Can you continue the node management passage below from the point where it stops?
───── Selected passage ─────
This section discusses node management, other that installation
which was described in the section called “Application installation”.
Node management can be done using Administrator, JMX consoles, or
epadmin
.
Once a node has been installed, it must be started.
To complete the installation the node must be started. This is
done by selecting the node and clicking on the
Start...
button as shown in Figure 2.4, “Starting node”.
When a node is started the following occurs:
all application fragment engines are started.
configuration files are loaded.
configuration files are activated.
the node joins the cluster.
Any failures detected while loading and activating configuration causes any previously processed configuration files to be deactivated and removed, and node start-up fails.
The following steps are required to start a node from Administrator
Log into the node
Start the node
This command can also be used to start a node:
epadmin --servicename=A.X start node
Optionally this command can be used to start all nodes in cluster
X
:
epadmin --servicename=X start node
When a node is stopped the following occurs:
configuration files that were activated when the was node started are deactivated.
configuration files that were loaded when the node was started are unloaded (removed).
all application fragment engines are stopped.
the node leaves the cluster.
Any configuration that was loaded and activated after a node was started are not deactivated and removed when the node is stopped.
───── Stored data ─────
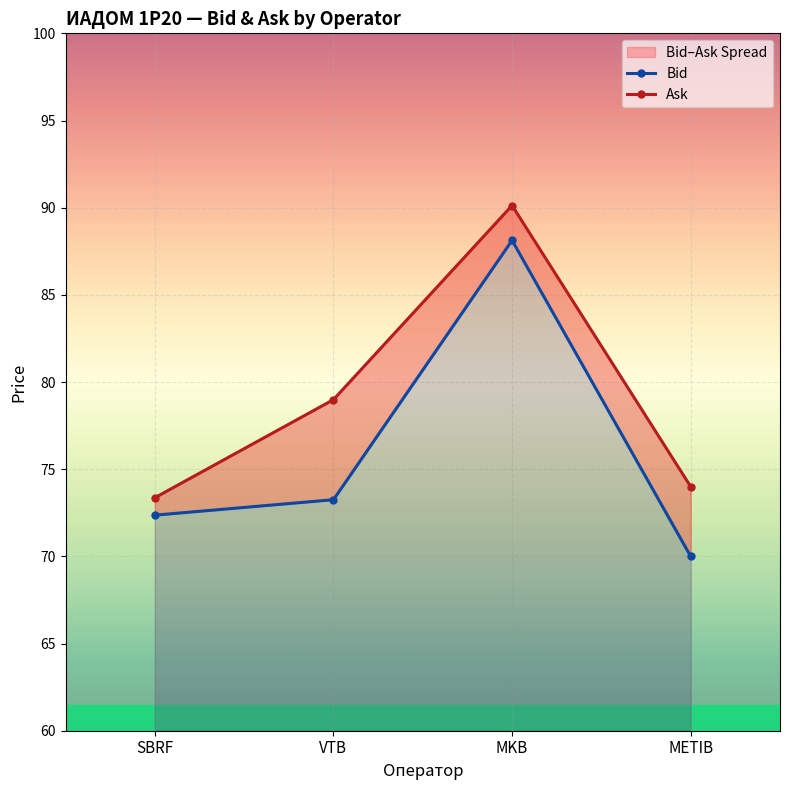

True or false: Ask and Bid cross at least once.

False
─────
Task response -
Any failures detected while deactivating and removing configuration are logged, but stopping the node continues.
The following steps are required to stop a node from Administrator
Log into the node
Stop the node
This command can also be used to stop a node:
epadmin --servicename=A.X stop node
Optionally this command can be used to stop all nodes in cluster
X
:
epadmin --servicename=X stop node
A stopped node can be restarted to resume application execution.
A node must be stopped before it can be removed. When a node is removed the following occurs:
all application container services are stopped.
administration services are stopped.
all application fragment engines are removed.
the node directory is removed.
![]() | |
Removing a node discards all data stored in the node. Any precious data must be replicated or externalized before removing the node or it will be lost. |
The following steps are required to remove a node from Administrator
Log into the node
Remove the node
This command can also be used to remove a node:
epadmin --servicename=A.X remove node
Optionally this command can be used to remove all nodes in cluster
X
:
epadmin --servicename=X remove node
![]() | |
To reclaim System V shared memory a node must be removed using the procedure described in this section. System V shared memory is not released by removing a node directory manually. |
A node must be reinstalled after it has been removed.
When a machine on which a node is running is shutdown, the node must be quiesced before shutting down the machine.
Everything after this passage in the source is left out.